Asked whether he thought humanity had advanced from the darkness of world war, Flanagan remarked that the capacity for evil was part of the human condition.
“I think evil, murder, hate… these things are as deeply buried within us as love, kindness, goodness and perhaps they are far more closely entwined than we would care to admit,” he said.
“And the face of evil is never the other, it’s always our face.”
Flanagan revealed the prize money would make a welcome top-up to his bank balance.
Recently, he considered going to work in the mines for money to keep writing.
“A year and a half ago when I finished this book, I was contemplating going to get what work I could in the mines in far northern Australia,” he said.
“Things had come to such a pass with my writing, I’d spent so long on this book.
“This prize money means I can continue to write.”
The former Rhodes Scholar was born at Longford in Tasmania in 1961.
Man Booker prize winner Richard Flanagan talks to 936 ABC Hobart’s Leon Compton.
“I’m delighted to be bringing it home to Tassie,” he said. “In my speech I did speak of how I’d come from a little mining town in a rainforest on an island on the edge of the world and I never expected to end up in this grand hall in London being honoured as a writer.
“If this story can mean something to people back home and they view their world with more pride and see more possibilities then I really am thrilled.
“I hope everyone in Tasmania knows that is one of their stories that’s gone to the world and changed the world and I want them to take as much pride in it as they can take, that would be wonderful.”
His family in Tasmania has reflected on the prize, with his sister Jo saying their father’s stories were a big part of their childhood.
“We grew up with those stories and with the old diggers visiting [our] home. Our father would be really proud of him,” she said.

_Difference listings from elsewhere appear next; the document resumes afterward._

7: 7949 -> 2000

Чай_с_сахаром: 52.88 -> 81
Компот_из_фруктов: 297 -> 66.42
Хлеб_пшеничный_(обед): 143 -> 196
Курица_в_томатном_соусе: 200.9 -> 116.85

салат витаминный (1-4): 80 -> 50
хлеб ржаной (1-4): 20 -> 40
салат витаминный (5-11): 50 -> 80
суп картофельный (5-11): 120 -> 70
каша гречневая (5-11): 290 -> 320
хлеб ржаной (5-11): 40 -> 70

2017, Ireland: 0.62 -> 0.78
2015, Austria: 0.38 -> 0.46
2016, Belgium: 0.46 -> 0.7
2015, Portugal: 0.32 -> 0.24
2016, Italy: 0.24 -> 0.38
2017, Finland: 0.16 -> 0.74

Brother Tim Flanagan said messages of congratulations started rolling in straight away.
“A number of old sons and daughters of prisoners of war have contacted me,” he said.
The other Australian winners in years past were Thomas Keneally in 1982 for Schindler’s Ark, Peter Carey for Oscar and Lucinda in 1988 and True History of the Kelly Gang in 2001 and DBC Pierre for Vernon God Little in 2003.
Keneally had tweeted that Flanagan would win the prize and was delighted his prediction came true.
“I thought that if there was good sense in the jury, and you don’t always get that, that he was certainly going to win,” he said.
“This fellow is a serious writer but he’s easy to read; I don’t know how he does it.”
The book has struck a chord with readers in Australia, the UK and the US and Flanagan said earlier he regarded readers as the true test and the real judges.
As well as writing novels his essays have been published in the New York Times and his book, the Sound of One Hand Clapping, was made into a feature film.